▸ **WHAT IS EXPECTED**: When you reach the line containing "hfov_deg: 58.9" in the records below, start copying exactly, and stop once you have copied the line containing "exposure_s: 1/60".
===== INFORMATION
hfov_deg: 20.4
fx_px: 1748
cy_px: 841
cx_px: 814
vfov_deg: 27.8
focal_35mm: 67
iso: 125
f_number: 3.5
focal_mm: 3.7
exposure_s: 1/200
==========
===== INFORMATION
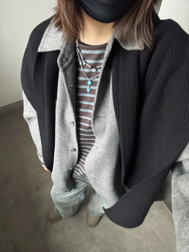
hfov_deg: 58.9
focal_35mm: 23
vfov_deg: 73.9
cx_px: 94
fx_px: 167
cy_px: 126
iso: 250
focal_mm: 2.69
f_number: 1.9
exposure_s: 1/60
==========
▸ **SOLUTION FOR THIS TASK**:
hfov_deg: 58.9
focal_35mm: 23
vfov_deg: 73.9
cx_px: 94
fx_px: 167
cy_px: 126
iso: 250
focal_mm: 2.69
f_number: 1.9
exposure_s: 1/60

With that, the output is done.